7. A process according to claim 6 in which the low molecular weight polymer has intrinsic
viscosity below 2dl/g.
8. A process according to claim 6 in which the low molecular weight polymer has molecular
weight 100,000 to 500,000.
9. A process according to any of claims 6 to 8 in which the low molecular weight polymer
is selected from polyethylene imine, polyamines, polycyandiamide formaldehyde polymers,
amphoteric polymers, and polymers of monomers selected from diallyl dimethyl ammonium
chloruide, diallylaminoalkyl (meth) acrylates and dialkylaminoalkyl (meth) acrylamides.
10. A process according to any of claims 6 to 9 in which the low molecular weight
polymer is an amphoteric cationic dry strength resin and the product is board.
11. A process according to any of claims 6 to 10 in which the suspension to which
the low molecular weight polymer is added has a cationic demand, as measured on the
main cationic polymer, of at least 400g/t and the amount of low molecular weight polymer
that is added reduces the said cationic demand to below 300g/t.

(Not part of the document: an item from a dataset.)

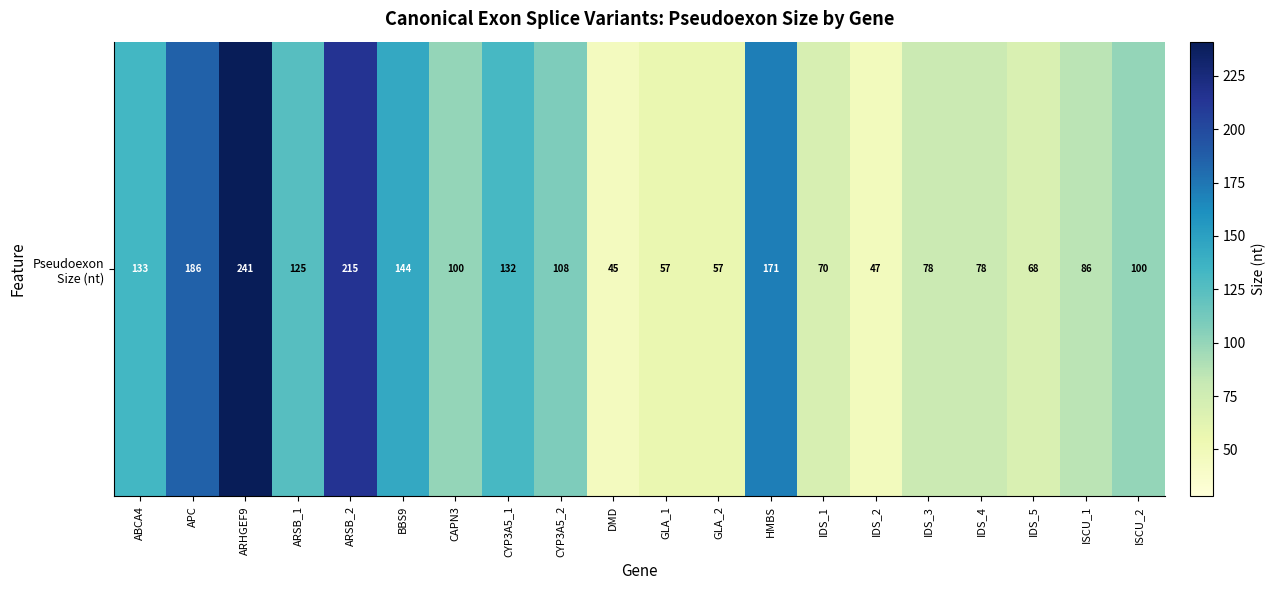

Rank the categories by value from lowest to highest.

DMD, IDS_2, GLA_1, GLA_2, IDS_5, IDS_1, IDS_3, IDS_4, ISCU_1, CAPN3, ISCU_2, CYP3A5_2, ARSB_1, CYP3A5_1, ABCA4, BBS9, HMBS, APC, ARSB_2, ARHGEF9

12. A process according to any of claims 6 to 11 in which the suspension that is drained
to form the paper or paper board is a thin stock formed by dilution of a thick stock
and the main polymer is added to the thin stock and the low molecular weight polymer
is present in the thick stock.
13. A process according to claim 12 in which the suspension that is drained to form
the paper or paper board is a thin stock formed by dilution of a thick stock and the
main polymer is added to the thin stock and the low molecular weight polymer is added
to the thin stock or to the thick stock in an amount of from 0.01 to 0.5% based on
the dry weight of suspension.
14. A process according to any preceding claim in which the suspension that is drained
to form the paper or paper board is made by diluting a drained pulp that has been
made by draining a cellulosic pulp containing a pulp drainage aid and in which the
drainage aid comprises a water soluble, cationic, synthetic, polymeric drainage aid
having intrinsic viscosity above 4dl/g.